* start Text extract *

Introduction
Published online by Cambridge University Press: 05 December 2011
Summary
This book offers a cultural history of the Irish novel in the period between the radical decade of the 1790s and the gaining of Catholic Emancipation in 1829. During those years, a group of talented Irish writers developed and advanced such innovative forms as the national tale and the historical novel. They wrote fictions that took Ireland as their topic and setting, often imagining its history via domestic plots that addressed wider issues of dispossession and inheritance. Their novels regularly incorporated footnotes and extra-fictional material as spaces of cultural mediation. Such openness to contemporary politics, as well as to recent historiography, antiquarian scholarship, books of travel, poetry, song, plays and memoirs, produced novels of notable permeability. Irish fiction is defined by this porosity: the novel became an active cultural agent in the period because of its ability to absorb and reshape other discourses in the context of wider shifts in the aesthetics of locality and nationality, the politics of representation and the meaning of national culture. At the same time, however, Irish novels circulated as commodities on the cultural market, and as such possess material as well as ideal forms of value. The mode of analysis proposed in this book is a cultural history alert to the rich array of relations that existed between these novels, the world from which they emerged, and the print culture in which they participated.

* end Text extract *
* start Records provided *

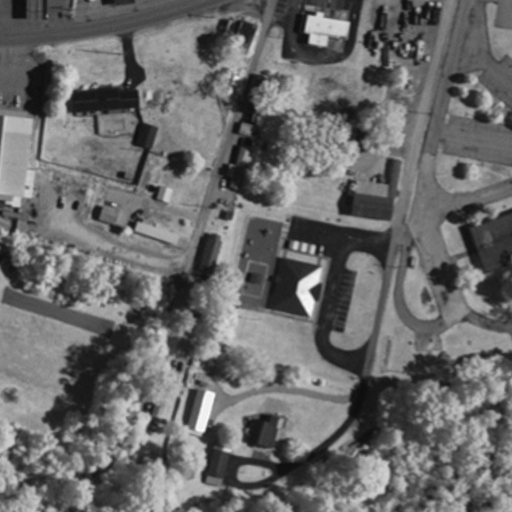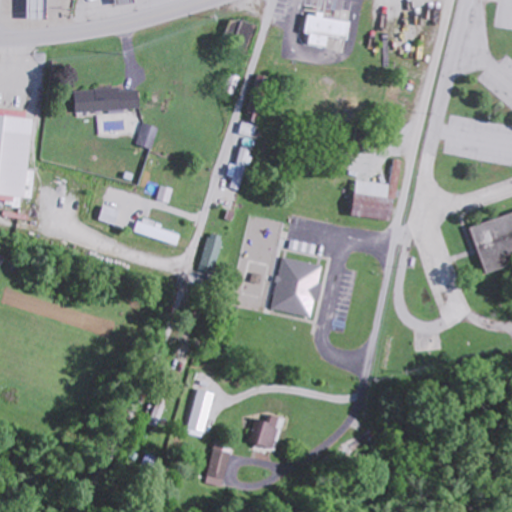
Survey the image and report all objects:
building: (32, 9)
building: (324, 26)
road: (103, 27)
building: (237, 35)
building: (104, 99)
building: (334, 106)
building: (247, 129)
building: (145, 136)
road: (501, 149)
building: (12, 150)
building: (239, 168)
road: (425, 190)
building: (374, 196)
building: (107, 214)
building: (156, 232)
building: (492, 240)
building: (209, 253)
road: (191, 263)
road: (446, 273)
building: (295, 286)
building: (159, 400)
building: (261, 432)
building: (216, 462)
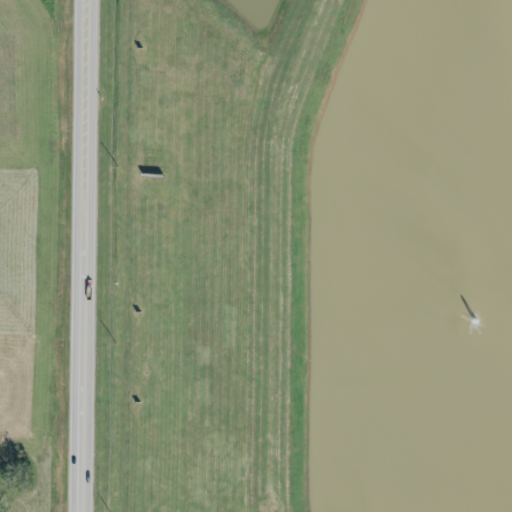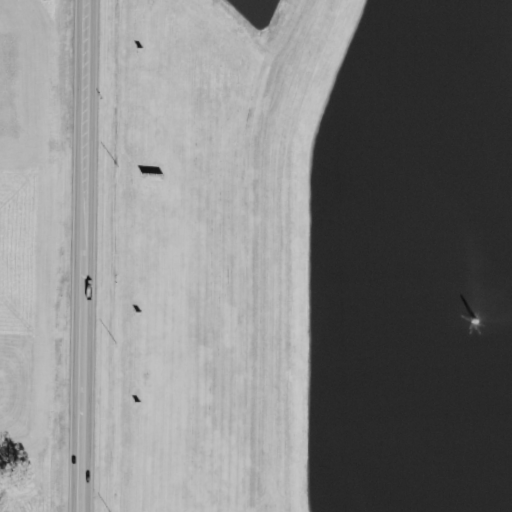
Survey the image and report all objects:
road: (84, 256)
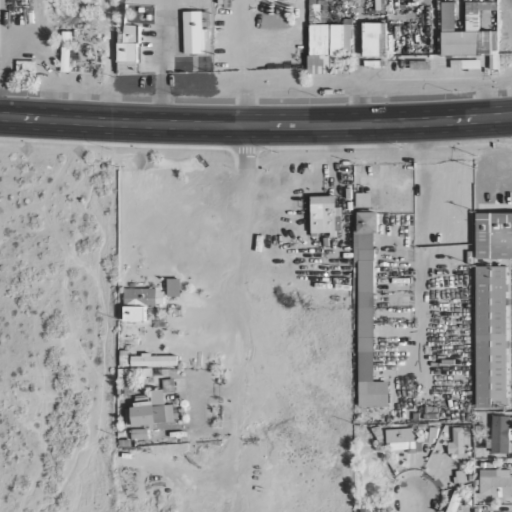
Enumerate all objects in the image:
road: (147, 10)
road: (101, 62)
road: (256, 127)
road: (495, 144)
building: (495, 238)
building: (371, 318)
building: (495, 339)
road: (411, 506)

* end Records provided *

# Given problem
Decide whether each statement below agrees with the summary of the book on the Irish novel, answering yes or no and quoting the deciding words of the summary: (a) the book covers the years from the 1790s to Catholic Emancipation in 1829; (b) the novels it studies kept footnotes and extra-fictional material out of their pages; (c) Irish novels of the period were sold as commodities on the cultural market.

# In response
(a) Yes: "in the period between the radical decade of the 1790s and the gaining of Catholic Emancipation in 1829"
(b) No: "Their novels regularly incorporated footnotes and extra-fictional material as spaces of cultural mediation."
(c) Yes: "Irish novels circulated as commodities on the cultural market"